The third work stream, concerning standardisation, offered a chance to address the need for common terminology and documentation, data interfaces and testing processes. “It is broadly accepted that improved standardisation would be beneficial to the industry and should provide incremental improvements in transition times,” the OWG said in its document. It focused on providing guidance on how to document the overall operating model, defining a framework for service and data requirements during transition periods and proposing a testing methodology for use during a transition process.
The FCA declined to discuss the OWG work beyond reiterating its expectations for the industry.
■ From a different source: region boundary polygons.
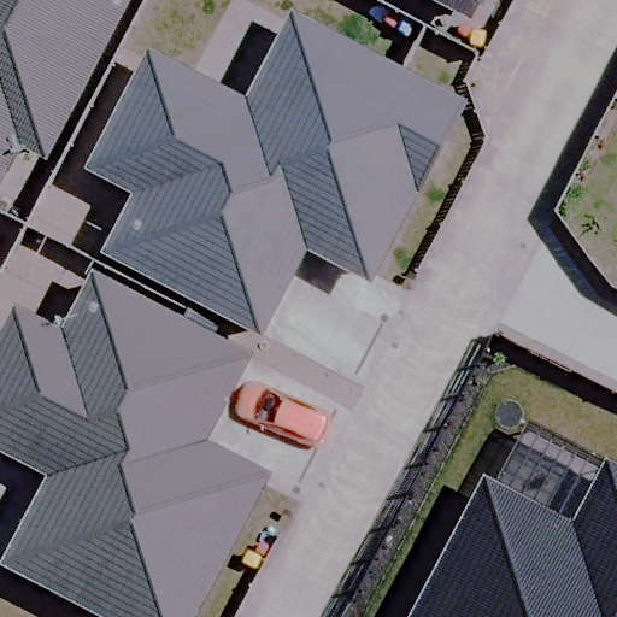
[(119,0),(0,0),(0,159),(11,139),(40,153),(119,0)]
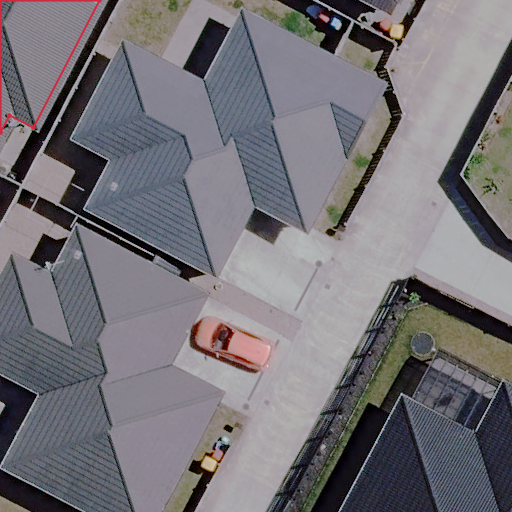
[(354,0),(383,15),(390,0),(354,0)]
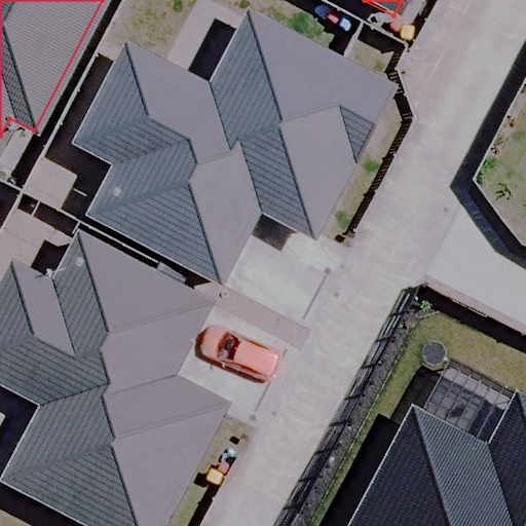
[(111,166),(84,217),(217,286),(255,214),(308,241),(388,88),(246,13),(204,92),(122,50),(72,146),(111,166)]
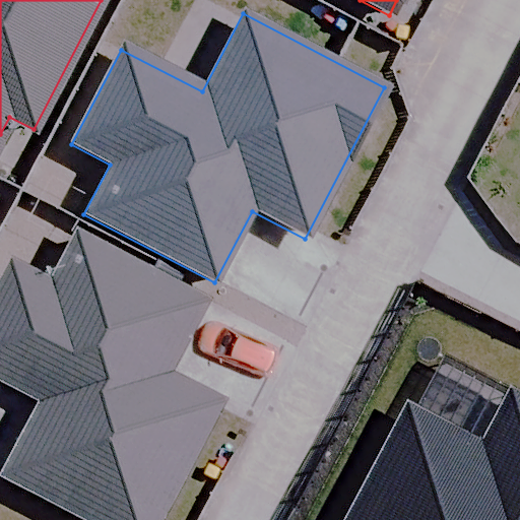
[(201,302),(73,235),(48,281),(11,262),(0,281),(0,383),(40,404),(0,478),(78,519),(156,519),(218,404),(163,375),(201,302)]
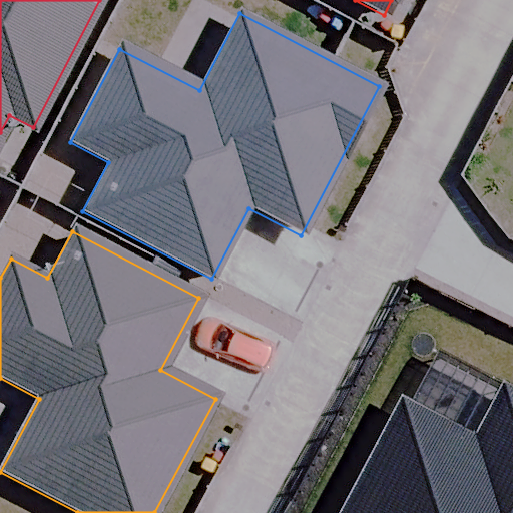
[(512,512),(512,394),(500,388),(471,443),(398,405),(341,512),(512,512)]
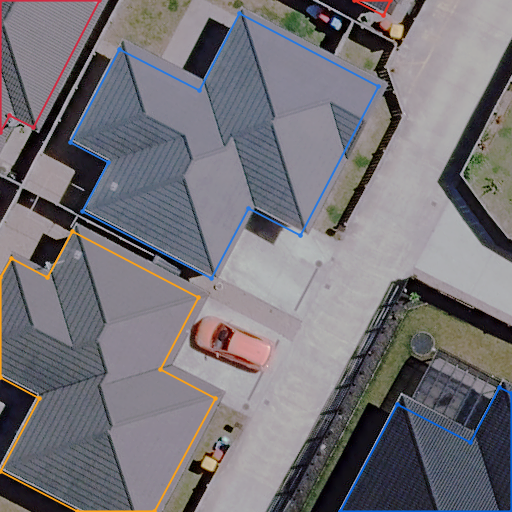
All buildings are outlined.
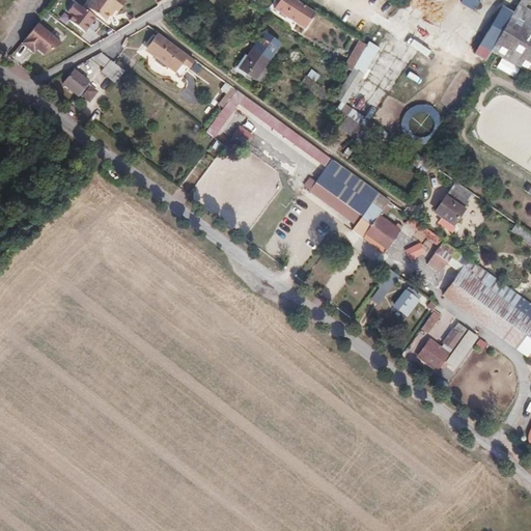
[(106,18),(111,10),(115,5),(117,7),(121,0),(91,0),(88,5),(106,18)]
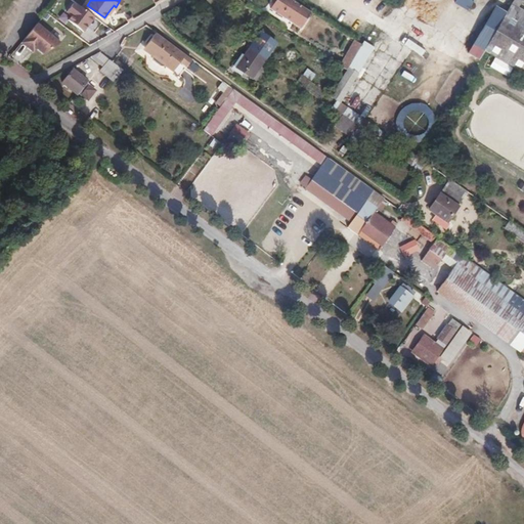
[(313,11),(295,0),(277,0),(276,2),(272,8),(303,28),(313,11)]
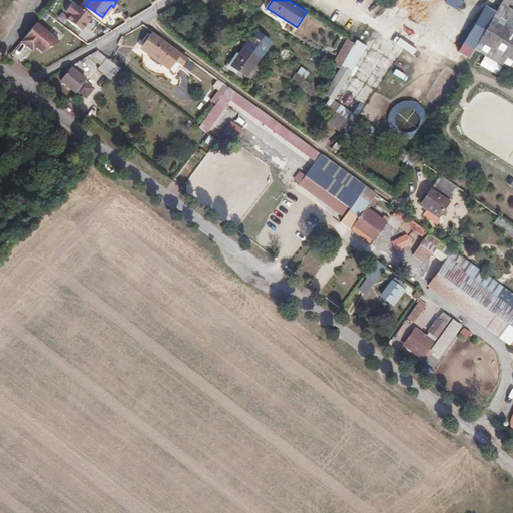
[(512,10),(509,8),(501,4),(475,49),(512,71),(512,10)]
A spokesperson for the regulator said: “We expect that firms should have a clear and comprehensive plan in place to mitigate the risks that arise from their decisions to outsource.” Asked about the nature of the project, she said the FCA had no other comment.
Taking it further
The OWG was conceived as a closed-ended project. There is no version 2.0 in the pipeline. “There are no plans to continue. We set the objectives and we published the report, and that’s where we finish,” Davey said.
But the OWG is likely to leave a legacy.
The UK, as a global financial hub and with its large asset management community, has plenty of reasons for embracing this work, but OWG participants said other jurisdictions could benefit from a similar approach.
“I think you could apply it to lots of different areas,” Davey said. “The types of rules that you have in place for outsourcing are very similar as you look at different locations.”
Westwell said the OWG had generated a lot of positive interest from abroad since the principles it proposed were not unique to the UK. He said a number of different market sources have heard that even the US Federal Reserve had become interested in the collaborative work the OWG did in the UK.
“Certainly it’s a template that could be leveraged for a similar situation, because who knows what may occur?” Westwell said.
Even if the OWG did not inspire similar initiatives, Westwell said there was a major international dimension to its work. “The bottom line here is many international institutions have UK subsidiaries operating and regulated in this environment, and absolutely 100% they have to comply with all these regulations,” he said, noting the numerous US asset management arms operating in London that were also represented in all the OWG activity.
Davey described the relationship between service providers and asset managers as “intimate”, so talking about those issues in a group forum was no mean feat.
But somehow the OWG allowed these rival firms to open up to each other, creating both a refreshing and rewarding environment. “There’s a certain freedom in not having a client relationship and having an engagement on a topic like this, that you’re not encumbered by a commercial relationship,” Davey said.
He added: “I think everyone put a lot of effort in because everyone recognised that it was an industry issue that we had to solve as an industry. There was no competitive advantage for any of us in just trying to ignore it, or in any other approach.”